■ **Task instructions**
Each line below from the "41: (346, 215)" line through the "58: (42, 121)" line, those two included, must be restated word for word; the pictures must not be.

■ **Data under study**
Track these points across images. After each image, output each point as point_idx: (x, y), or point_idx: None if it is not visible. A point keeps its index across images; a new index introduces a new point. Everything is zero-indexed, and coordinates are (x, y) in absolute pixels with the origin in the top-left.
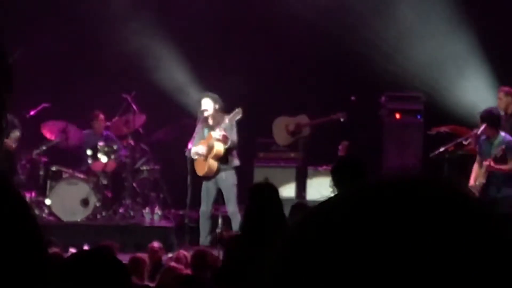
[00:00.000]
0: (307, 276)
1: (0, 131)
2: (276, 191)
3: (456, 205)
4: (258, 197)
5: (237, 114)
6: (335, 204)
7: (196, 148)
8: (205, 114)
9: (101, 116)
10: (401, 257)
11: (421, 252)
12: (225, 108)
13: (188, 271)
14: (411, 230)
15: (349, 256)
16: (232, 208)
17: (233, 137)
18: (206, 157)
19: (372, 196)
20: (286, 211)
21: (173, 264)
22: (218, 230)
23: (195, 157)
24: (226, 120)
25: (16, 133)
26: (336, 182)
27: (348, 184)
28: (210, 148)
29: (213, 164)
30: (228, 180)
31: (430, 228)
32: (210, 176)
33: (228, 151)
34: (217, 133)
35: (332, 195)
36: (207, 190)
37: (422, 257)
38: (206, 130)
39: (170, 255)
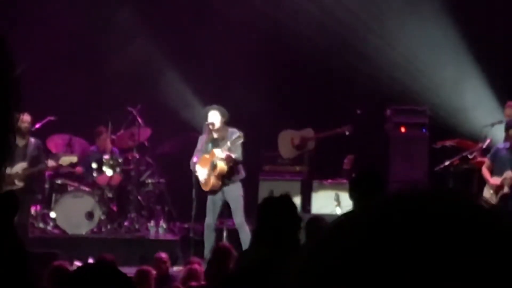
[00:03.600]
0: None
1: (6, 153)
2: (291, 203)
3: (483, 219)
4: (270, 210)
5: (239, 138)
6: (357, 220)
7: (199, 170)
8: (211, 127)
9: (104, 134)
10: (427, 272)
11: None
12: (231, 122)
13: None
14: (436, 245)
15: (374, 274)
16: (239, 219)
17: (238, 155)
18: (210, 174)
19: (395, 210)
20: None
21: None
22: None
23: (197, 173)
24: (228, 142)
25: (74, 158)
26: (355, 196)
27: (365, 197)
28: (213, 167)
29: (217, 182)
30: (234, 192)
31: (454, 243)
32: (215, 191)
33: (232, 168)
34: (221, 153)
35: (337, 208)
36: (213, 203)
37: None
38: (210, 145)
39: (175, 268)
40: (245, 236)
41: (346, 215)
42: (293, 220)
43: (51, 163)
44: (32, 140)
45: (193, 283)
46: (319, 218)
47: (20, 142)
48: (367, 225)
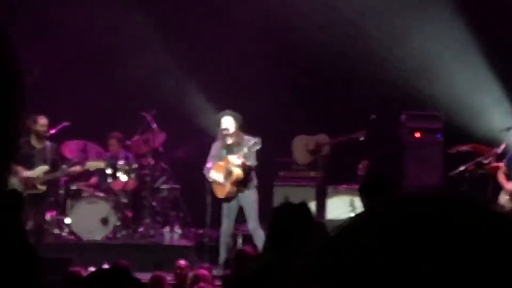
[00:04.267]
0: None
1: (12, 153)
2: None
3: (492, 221)
4: (287, 217)
5: (256, 145)
6: (362, 222)
7: (214, 175)
8: (226, 133)
9: (114, 139)
10: (428, 273)
11: (452, 268)
12: (246, 128)
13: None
14: (440, 247)
15: (376, 274)
16: (253, 223)
17: (252, 162)
18: (225, 181)
19: (399, 211)
20: None
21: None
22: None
23: (211, 180)
24: (245, 149)
25: (101, 163)
26: (363, 200)
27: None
28: (229, 173)
29: (232, 188)
30: (249, 197)
31: (458, 244)
32: (230, 198)
33: (247, 175)
34: (235, 159)
35: (352, 213)
36: (229, 209)
37: (453, 274)
38: (224, 151)
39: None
40: (260, 240)
41: (352, 217)
42: (308, 227)
43: (75, 168)
44: (48, 143)
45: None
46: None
47: (38, 145)
48: (372, 227)
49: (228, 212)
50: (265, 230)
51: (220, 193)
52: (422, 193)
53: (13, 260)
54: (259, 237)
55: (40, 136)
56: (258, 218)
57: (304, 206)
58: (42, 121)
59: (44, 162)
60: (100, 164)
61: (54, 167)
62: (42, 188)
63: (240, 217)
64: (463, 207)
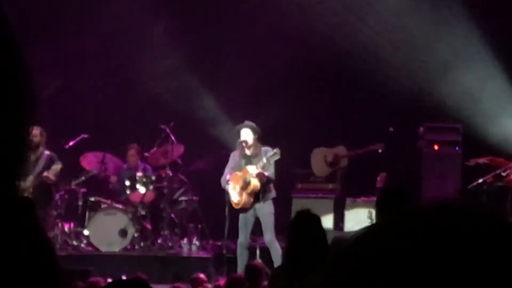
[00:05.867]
0: None
1: (22, 167)
2: (318, 220)
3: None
4: (300, 227)
5: (276, 155)
6: (377, 232)
7: (231, 187)
8: (244, 145)
9: (132, 150)
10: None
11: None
12: (264, 140)
13: None
14: (463, 259)
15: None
16: (270, 236)
17: (271, 173)
18: (241, 191)
19: (415, 223)
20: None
21: None
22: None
23: (228, 190)
24: (264, 159)
25: (58, 166)
26: (379, 212)
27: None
28: (247, 184)
29: (249, 199)
30: (266, 209)
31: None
32: (246, 208)
33: (264, 185)
34: (254, 170)
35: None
36: (245, 220)
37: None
38: (243, 162)
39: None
40: (276, 253)
41: (368, 227)
42: (317, 231)
43: (47, 173)
44: (46, 153)
45: None
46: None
47: (31, 155)
48: (385, 237)
49: (244, 224)
50: (283, 243)
51: (236, 204)
52: (437, 205)
53: (34, 265)
54: (275, 250)
55: (32, 147)
56: (274, 231)
57: (308, 213)
58: (34, 131)
59: (32, 172)
60: (58, 168)
61: (40, 175)
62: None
63: (258, 229)
64: (480, 220)
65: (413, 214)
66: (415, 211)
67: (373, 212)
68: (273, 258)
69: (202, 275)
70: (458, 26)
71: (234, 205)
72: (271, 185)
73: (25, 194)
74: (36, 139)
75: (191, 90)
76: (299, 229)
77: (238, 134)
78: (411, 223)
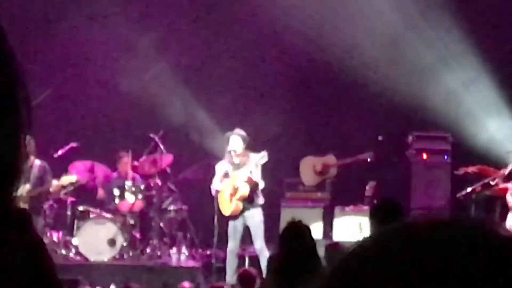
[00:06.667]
0: None
1: (18, 176)
2: (307, 230)
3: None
4: (290, 238)
5: (263, 158)
6: (368, 248)
7: (220, 194)
8: (233, 153)
9: (125, 158)
10: None
11: None
12: (253, 148)
13: None
14: (457, 275)
15: None
16: (260, 244)
17: (258, 178)
18: (231, 198)
19: (405, 238)
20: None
21: None
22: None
23: (217, 197)
24: (252, 162)
25: (73, 177)
26: (372, 224)
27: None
28: (235, 190)
29: (239, 204)
30: (255, 217)
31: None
32: (236, 215)
33: (253, 191)
34: (243, 175)
35: (359, 235)
36: (235, 228)
37: None
38: (232, 169)
39: None
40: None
41: (359, 243)
42: (307, 241)
43: (54, 183)
44: (37, 162)
45: None
46: (338, 245)
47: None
48: (377, 254)
49: (233, 232)
50: (271, 251)
51: (227, 210)
52: (432, 220)
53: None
54: (266, 258)
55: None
56: (264, 238)
57: (306, 227)
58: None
59: (27, 180)
60: (73, 179)
61: (36, 185)
62: (24, 206)
63: (247, 237)
64: (473, 235)
65: (409, 228)
66: (411, 226)
67: (362, 221)
68: (263, 266)
69: (187, 285)
70: (451, 37)
71: (223, 212)
72: (259, 191)
73: (20, 203)
74: (28, 148)
75: (181, 98)
76: (290, 239)
77: (227, 142)
78: (408, 238)
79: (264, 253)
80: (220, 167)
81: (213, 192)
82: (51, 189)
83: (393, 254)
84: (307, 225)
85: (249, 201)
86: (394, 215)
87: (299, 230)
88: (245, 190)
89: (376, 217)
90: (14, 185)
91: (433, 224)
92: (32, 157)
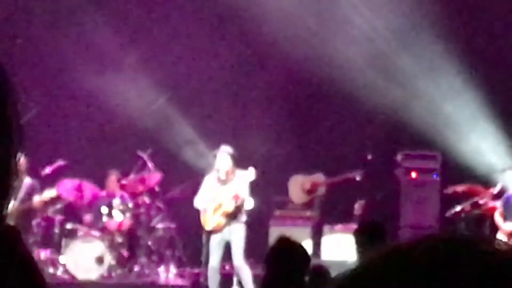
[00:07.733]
0: None
1: (8, 195)
2: (300, 247)
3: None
4: (279, 255)
5: (251, 175)
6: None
7: (205, 209)
8: (221, 170)
9: (113, 177)
10: None
11: None
12: (241, 166)
13: None
14: None
15: None
16: (239, 261)
17: (246, 195)
18: (214, 212)
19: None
20: None
21: None
22: None
23: (201, 211)
24: (239, 179)
25: (52, 192)
26: (357, 246)
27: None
28: (220, 205)
29: (221, 220)
30: (238, 233)
31: None
32: (218, 230)
33: (238, 208)
34: (229, 191)
35: (348, 253)
36: (217, 244)
37: None
38: (218, 185)
39: None
40: (246, 276)
41: (350, 270)
42: (302, 268)
43: (36, 199)
44: (27, 181)
45: None
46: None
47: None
48: (369, 281)
49: (214, 247)
50: (262, 270)
51: (209, 225)
52: (421, 241)
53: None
54: (246, 274)
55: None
56: (244, 255)
57: (301, 247)
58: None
59: (15, 198)
60: (52, 193)
61: (22, 202)
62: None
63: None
64: (475, 252)
65: (400, 253)
66: (402, 250)
67: (351, 240)
68: (243, 282)
69: None
70: (439, 57)
71: (205, 227)
72: (243, 208)
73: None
74: (22, 166)
75: (169, 116)
76: (280, 257)
77: (215, 159)
78: (400, 262)
79: (243, 268)
80: (207, 183)
81: (196, 205)
82: (33, 205)
83: (385, 283)
84: (299, 242)
85: (232, 217)
86: (377, 238)
87: (290, 247)
88: (229, 207)
89: (359, 241)
90: (5, 204)
91: (421, 248)
92: (23, 176)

■ **Task response**
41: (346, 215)
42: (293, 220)
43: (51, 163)
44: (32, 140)
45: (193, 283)
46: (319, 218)
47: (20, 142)
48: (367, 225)
[00:04.267]
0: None
1: (12, 153)
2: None
3: (492, 221)
4: (287, 217)
5: (256, 145)
6: (362, 222)
7: (214, 175)
8: (226, 133)
9: (114, 139)
10: (428, 273)
11: (452, 268)
12: (246, 128)
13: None
14: (440, 247)
15: (376, 274)
16: (253, 223)
17: (252, 162)
18: (225, 181)
19: (399, 211)
20: None
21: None
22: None
23: (211, 180)
24: (245, 149)
25: (101, 163)
26: (363, 200)
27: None
28: (229, 173)
29: (232, 188)
30: (249, 197)
31: (458, 244)
32: (230, 198)
33: (247, 175)
34: (235, 159)
35: (352, 213)
36: (229, 209)
37: (453, 274)
38: (224, 151)
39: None
40: (260, 240)
41: (352, 217)
42: (308, 227)
43: (75, 168)
44: (48, 143)
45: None
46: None
47: (38, 145)
48: (372, 227)
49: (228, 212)
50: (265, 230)
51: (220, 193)
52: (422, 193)
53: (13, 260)
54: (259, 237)
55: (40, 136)
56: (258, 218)
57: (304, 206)
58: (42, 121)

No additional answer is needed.